##### EXTRAIT DU DOCUMENT
Résumé :« Quand tu prononces un mot comme celui-ci, tu ne peux plus faire marche arrière. Fais comme s’il ne s’était rien passé. C’est plus simple comme ça. Plus simple pour toi. »
Emma a dix-huit ans, c’est la plus jolie fille du lycée. En plus d’être belle, elle est pleine d’espoir en l’avenir. Cette nuit-là, il y a une fête, et tous les regards sont braqués sur elle.
Le lendemain matin, ses parents la retrouvent inanimée devant la maison. Elle ne se souvient de rien. Tous les autres sont au courant. Les photographies prises au cours de la soirée circulent sur les réseaux sociaux, dévoilant en détail ce qu’Emma a subi. Les réactions haineuses ne se font pas attendre ; les gens refusent parfois de voir ce qu’ils ont sous les yeux. La vie d'Emma est brisée ? Certains diront qu'elle l'a bien cherché.
Mon avis :TW = Slut shaming ; scène de viol explicite et racontée ; agression sexuelle ; utilisation de drogues récréatives ; harcèlement moral ; tentatives de suicide.
Quelle histoire saisissante !L’héroïne a été agressée sexuellement, par des proches, alors qu’elle était inconsciente. Elle ne se souvient de rien, mais les milliers d'images postées sur les réseaux sociaux l'attestent.
Malmenée entre déni, culpabilité, honte et pression du regard de l’autre, l'héroïne nous emmène dans son marasme. Ses agresseurs se sentent intouchables, quand elle ne vit que pour le prochain somnifère !
L’autrice a fait, dans ce roman, une démonstration cinglante de la rivalité féminine et fait le pari monstrueux de nous convaincre dans la première partie que l’héroïne est insupportable. Elle est arrogante, égoïste et horrible avec ses proches.Comment ne pas la détester ?Alors, comme c’est une fiction, on voit que c’est une ficelle de style : évidemment l’autrice tente de nous mettre en dilemme.
Et pourtant, quand arrive le crime, elle ne laisse aucune place à la connerie, elle déconstruit la culture du viol avec la puissance d’un bulldozer. Pas de place à la finesse. Les termes sont explicités.S’ils ont le temps de se gargariser de leur crime, alors nous n’avons pas celui du dilemme.Elle est là, la leçon de ce livre, s’il ne faut en retenir qu’une.
Ce roman, traduit en 2018, répond à tant d’autres lus depuis. Je pense à :
- L'éveil d'Erica Strange de Cassie Gustafson (Pocket jeunesse, 2022)
##########
##### DONNÉES EXTRAITES
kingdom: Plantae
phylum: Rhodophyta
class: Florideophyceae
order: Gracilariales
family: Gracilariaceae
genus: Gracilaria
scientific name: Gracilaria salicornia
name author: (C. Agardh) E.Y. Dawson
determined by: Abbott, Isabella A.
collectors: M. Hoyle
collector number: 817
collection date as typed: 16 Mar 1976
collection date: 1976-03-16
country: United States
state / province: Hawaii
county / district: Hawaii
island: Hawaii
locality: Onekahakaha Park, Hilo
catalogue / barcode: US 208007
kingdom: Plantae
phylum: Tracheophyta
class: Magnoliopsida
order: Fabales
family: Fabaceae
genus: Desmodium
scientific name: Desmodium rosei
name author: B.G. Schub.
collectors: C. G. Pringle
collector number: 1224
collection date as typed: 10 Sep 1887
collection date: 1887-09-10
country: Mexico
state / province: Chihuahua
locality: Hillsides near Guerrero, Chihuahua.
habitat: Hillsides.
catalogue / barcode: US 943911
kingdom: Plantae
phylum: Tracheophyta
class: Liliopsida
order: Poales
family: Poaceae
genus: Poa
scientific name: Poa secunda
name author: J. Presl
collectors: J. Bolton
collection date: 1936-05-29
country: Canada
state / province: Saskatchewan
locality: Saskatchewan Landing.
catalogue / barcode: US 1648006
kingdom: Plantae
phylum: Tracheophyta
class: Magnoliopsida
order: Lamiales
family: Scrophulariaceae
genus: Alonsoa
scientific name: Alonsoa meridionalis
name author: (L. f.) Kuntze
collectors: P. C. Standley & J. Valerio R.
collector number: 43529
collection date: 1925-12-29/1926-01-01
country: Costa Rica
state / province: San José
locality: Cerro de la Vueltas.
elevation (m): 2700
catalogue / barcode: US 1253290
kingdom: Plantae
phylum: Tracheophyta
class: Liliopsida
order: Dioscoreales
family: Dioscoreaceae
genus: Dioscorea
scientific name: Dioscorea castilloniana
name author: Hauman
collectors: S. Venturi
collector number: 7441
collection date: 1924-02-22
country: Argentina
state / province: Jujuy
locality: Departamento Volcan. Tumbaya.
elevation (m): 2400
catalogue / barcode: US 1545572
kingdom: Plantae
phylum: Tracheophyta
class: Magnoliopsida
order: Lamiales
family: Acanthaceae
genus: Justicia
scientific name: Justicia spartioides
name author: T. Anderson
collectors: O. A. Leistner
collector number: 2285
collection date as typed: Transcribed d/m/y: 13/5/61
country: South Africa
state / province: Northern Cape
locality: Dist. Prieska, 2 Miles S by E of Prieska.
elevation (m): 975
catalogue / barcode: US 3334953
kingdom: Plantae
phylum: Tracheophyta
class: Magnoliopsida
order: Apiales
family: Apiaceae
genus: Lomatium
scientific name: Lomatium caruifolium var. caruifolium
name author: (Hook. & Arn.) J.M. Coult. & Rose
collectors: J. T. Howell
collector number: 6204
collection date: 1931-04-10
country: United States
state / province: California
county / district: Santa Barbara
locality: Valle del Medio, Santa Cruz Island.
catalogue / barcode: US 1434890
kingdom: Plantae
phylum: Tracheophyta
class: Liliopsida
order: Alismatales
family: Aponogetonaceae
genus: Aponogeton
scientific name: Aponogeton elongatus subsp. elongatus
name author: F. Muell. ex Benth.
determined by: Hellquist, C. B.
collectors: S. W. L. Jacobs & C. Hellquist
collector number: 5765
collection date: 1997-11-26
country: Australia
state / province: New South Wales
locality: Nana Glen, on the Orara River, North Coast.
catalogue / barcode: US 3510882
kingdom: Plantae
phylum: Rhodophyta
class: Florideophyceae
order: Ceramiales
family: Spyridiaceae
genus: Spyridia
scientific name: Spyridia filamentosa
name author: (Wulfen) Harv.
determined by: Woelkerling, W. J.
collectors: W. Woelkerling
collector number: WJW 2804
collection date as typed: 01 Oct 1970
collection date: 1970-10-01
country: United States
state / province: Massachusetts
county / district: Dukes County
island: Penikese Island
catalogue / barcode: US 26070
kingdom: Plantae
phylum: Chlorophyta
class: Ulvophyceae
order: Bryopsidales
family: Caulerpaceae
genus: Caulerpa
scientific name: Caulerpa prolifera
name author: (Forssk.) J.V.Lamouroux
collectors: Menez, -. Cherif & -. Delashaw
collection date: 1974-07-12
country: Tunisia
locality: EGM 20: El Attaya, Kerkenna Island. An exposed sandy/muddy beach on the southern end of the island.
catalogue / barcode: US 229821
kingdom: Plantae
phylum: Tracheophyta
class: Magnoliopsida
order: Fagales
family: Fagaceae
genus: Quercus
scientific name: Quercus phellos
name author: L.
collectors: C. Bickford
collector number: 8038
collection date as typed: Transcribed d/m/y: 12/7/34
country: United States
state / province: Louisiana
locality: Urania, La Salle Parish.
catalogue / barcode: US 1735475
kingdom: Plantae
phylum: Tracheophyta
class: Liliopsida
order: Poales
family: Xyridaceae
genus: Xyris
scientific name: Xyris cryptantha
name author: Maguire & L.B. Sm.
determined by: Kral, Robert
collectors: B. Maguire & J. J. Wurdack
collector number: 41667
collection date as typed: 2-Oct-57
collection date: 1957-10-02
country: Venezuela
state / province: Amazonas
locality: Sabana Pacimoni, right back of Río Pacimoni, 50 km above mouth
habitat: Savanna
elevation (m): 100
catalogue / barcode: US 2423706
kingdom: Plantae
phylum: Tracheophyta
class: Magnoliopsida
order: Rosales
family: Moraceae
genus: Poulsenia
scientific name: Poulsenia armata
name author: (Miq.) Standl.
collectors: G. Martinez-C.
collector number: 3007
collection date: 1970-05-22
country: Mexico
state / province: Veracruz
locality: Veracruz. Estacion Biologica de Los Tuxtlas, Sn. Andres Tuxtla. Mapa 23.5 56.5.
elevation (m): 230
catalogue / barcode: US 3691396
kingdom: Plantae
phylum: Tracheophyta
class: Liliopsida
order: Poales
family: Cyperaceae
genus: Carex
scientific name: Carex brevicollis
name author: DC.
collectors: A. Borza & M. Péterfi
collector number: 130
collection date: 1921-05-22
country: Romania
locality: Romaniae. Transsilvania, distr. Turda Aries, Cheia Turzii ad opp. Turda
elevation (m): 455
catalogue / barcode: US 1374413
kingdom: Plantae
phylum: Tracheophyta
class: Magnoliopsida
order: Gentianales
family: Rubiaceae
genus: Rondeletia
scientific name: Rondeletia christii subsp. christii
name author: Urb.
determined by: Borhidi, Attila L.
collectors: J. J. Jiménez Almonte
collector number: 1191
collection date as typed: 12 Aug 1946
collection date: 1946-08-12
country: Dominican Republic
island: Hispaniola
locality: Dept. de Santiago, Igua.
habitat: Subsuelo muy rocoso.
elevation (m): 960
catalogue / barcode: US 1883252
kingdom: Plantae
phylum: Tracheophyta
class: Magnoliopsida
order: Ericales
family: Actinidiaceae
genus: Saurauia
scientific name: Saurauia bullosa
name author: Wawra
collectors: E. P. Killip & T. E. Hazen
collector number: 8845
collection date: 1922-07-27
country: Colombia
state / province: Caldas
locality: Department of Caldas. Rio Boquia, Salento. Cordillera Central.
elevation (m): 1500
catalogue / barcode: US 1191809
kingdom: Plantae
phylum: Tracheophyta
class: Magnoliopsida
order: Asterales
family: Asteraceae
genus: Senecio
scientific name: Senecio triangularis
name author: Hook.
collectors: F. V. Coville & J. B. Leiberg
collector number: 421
##########
→ **CONSIGNE**: Recopiez, s'il vous plaît, le passage de la critique qui va de « Emma a dix-huit » jusqu'à « braqués sur elle. », sans rien y changer.

→ **RÉPONSE**:
Emma a dix-huit ans, c’est la plus jolie fille du lycée. En plus d’être belle, elle est pleine d’espoir en l’avenir. Cette nuit-là, il y a une fête, et tous les regards sont braqués sur elle.